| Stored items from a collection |
============

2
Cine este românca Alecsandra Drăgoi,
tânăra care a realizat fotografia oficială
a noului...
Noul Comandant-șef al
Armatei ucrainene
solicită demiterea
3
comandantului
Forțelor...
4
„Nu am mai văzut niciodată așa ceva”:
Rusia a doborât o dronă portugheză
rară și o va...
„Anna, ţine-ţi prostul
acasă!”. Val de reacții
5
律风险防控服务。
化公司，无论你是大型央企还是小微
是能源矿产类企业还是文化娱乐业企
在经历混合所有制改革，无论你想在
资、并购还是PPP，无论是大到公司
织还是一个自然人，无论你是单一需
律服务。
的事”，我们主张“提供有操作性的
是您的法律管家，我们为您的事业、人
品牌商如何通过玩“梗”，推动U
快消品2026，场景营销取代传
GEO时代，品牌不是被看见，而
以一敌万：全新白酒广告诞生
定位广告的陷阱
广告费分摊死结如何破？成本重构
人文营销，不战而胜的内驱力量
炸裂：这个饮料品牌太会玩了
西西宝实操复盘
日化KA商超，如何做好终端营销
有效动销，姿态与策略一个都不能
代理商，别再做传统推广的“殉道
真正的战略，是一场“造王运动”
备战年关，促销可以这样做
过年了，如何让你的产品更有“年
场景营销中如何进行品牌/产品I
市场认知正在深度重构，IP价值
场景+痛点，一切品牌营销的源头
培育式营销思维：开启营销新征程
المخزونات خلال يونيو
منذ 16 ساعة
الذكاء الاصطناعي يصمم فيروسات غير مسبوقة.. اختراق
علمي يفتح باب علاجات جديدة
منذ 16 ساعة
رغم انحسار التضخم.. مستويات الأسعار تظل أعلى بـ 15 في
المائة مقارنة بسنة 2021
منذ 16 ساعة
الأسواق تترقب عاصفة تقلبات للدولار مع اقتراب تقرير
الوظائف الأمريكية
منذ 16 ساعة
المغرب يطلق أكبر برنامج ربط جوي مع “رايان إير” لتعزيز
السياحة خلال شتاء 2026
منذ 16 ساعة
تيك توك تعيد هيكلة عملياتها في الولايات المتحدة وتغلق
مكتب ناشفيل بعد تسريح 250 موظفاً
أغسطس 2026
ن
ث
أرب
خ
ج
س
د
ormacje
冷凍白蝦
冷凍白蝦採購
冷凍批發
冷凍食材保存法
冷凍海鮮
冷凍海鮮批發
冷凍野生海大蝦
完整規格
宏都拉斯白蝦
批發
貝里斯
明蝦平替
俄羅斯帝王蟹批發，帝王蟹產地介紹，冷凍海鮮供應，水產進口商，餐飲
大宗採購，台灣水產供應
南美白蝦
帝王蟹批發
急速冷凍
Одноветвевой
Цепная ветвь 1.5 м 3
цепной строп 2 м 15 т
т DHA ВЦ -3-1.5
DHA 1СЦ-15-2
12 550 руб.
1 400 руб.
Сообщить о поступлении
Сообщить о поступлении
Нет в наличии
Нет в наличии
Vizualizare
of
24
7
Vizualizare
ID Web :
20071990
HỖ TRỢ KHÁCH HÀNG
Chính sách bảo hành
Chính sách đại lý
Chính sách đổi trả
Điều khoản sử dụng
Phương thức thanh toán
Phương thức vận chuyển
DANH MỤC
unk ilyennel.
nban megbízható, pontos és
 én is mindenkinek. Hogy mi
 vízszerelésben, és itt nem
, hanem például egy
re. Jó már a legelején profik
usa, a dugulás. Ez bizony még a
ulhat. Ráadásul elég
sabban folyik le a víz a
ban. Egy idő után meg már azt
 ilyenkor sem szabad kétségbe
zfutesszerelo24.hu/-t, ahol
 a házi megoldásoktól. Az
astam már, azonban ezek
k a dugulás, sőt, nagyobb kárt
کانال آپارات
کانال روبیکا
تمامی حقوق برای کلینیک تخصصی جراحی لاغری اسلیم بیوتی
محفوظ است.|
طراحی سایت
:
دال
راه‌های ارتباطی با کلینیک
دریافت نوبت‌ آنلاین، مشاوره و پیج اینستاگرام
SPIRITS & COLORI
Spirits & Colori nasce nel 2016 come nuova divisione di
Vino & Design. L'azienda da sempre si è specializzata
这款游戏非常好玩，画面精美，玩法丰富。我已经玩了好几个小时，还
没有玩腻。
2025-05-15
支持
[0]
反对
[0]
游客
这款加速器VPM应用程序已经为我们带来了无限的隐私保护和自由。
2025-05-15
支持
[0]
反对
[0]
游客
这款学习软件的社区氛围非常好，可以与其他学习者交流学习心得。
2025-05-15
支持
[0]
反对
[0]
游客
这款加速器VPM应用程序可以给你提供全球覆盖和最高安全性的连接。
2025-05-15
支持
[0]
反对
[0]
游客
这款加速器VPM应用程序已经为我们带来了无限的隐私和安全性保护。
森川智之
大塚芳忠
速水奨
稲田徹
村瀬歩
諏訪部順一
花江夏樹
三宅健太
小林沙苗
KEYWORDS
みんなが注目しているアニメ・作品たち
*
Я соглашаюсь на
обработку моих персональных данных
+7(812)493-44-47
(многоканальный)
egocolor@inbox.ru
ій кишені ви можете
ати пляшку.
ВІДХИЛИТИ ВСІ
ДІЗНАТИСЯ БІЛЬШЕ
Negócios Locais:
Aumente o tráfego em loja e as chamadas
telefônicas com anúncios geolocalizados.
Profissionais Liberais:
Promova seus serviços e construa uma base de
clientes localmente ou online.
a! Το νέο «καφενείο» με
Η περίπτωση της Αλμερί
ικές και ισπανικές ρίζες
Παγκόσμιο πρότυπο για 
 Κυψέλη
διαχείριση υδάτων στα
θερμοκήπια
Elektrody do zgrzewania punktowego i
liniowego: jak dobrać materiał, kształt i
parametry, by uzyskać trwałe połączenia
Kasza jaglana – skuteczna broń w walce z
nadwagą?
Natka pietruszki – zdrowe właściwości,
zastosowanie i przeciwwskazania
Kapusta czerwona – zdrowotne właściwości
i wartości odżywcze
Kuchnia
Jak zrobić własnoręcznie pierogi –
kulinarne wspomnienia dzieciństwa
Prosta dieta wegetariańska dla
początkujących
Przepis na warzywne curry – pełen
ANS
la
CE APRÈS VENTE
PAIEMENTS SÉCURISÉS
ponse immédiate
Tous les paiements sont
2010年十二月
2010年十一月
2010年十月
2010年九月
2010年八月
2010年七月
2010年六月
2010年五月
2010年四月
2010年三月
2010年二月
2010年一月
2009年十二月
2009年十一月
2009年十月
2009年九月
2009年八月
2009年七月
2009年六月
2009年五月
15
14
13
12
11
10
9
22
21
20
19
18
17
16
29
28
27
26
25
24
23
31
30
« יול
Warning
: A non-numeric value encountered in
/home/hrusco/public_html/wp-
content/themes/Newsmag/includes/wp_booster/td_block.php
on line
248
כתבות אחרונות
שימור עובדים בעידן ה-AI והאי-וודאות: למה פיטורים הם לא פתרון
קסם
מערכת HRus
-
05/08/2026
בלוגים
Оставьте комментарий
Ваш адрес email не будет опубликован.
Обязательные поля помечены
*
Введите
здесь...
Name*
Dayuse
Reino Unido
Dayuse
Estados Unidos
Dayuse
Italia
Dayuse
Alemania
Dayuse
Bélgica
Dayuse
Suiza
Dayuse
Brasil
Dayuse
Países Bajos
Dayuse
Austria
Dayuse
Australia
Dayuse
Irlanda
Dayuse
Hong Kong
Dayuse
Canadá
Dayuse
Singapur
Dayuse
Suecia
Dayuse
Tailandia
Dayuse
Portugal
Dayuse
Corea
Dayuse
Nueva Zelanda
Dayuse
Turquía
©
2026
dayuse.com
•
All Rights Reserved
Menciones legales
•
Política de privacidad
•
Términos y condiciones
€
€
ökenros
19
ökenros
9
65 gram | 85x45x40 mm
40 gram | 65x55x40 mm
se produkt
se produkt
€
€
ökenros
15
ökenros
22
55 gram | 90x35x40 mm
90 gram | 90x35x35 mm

============

| Required work |
Every line from the one containing "Estados Unidos" through the end of the data must be repeated exactly, and no other line.

| Exercise solution |
Estados Unidos
Dayuse
Italia
Dayuse
Alemania
Dayuse
Bélgica
Dayuse
Suiza
Dayuse
Brasil
Dayuse
Países Bajos
Dayuse
Austria
Dayuse
Australia
Dayuse
Irlanda
Dayuse
Hong Kong
Dayuse
Canadá
Dayuse
Singapur
Dayuse
Suecia
Dayuse
Tailandia
Dayuse
Portugal
Dayuse
Corea
Dayuse
Nueva Zelanda
Dayuse
Turquía
©
2026
dayuse.com
•
All Rights Reserved
Menciones legales
•
Política de privacidad
•
Términos y condiciones
€
€
ökenros
19
ökenros
9
65 gram | 85x45x40 mm
40 gram | 65x55x40 mm
se produkt
se produkt
€
€
ökenros
15
ökenros
22
55 gram | 90x35x40 mm
90 gram | 90x35x35 mm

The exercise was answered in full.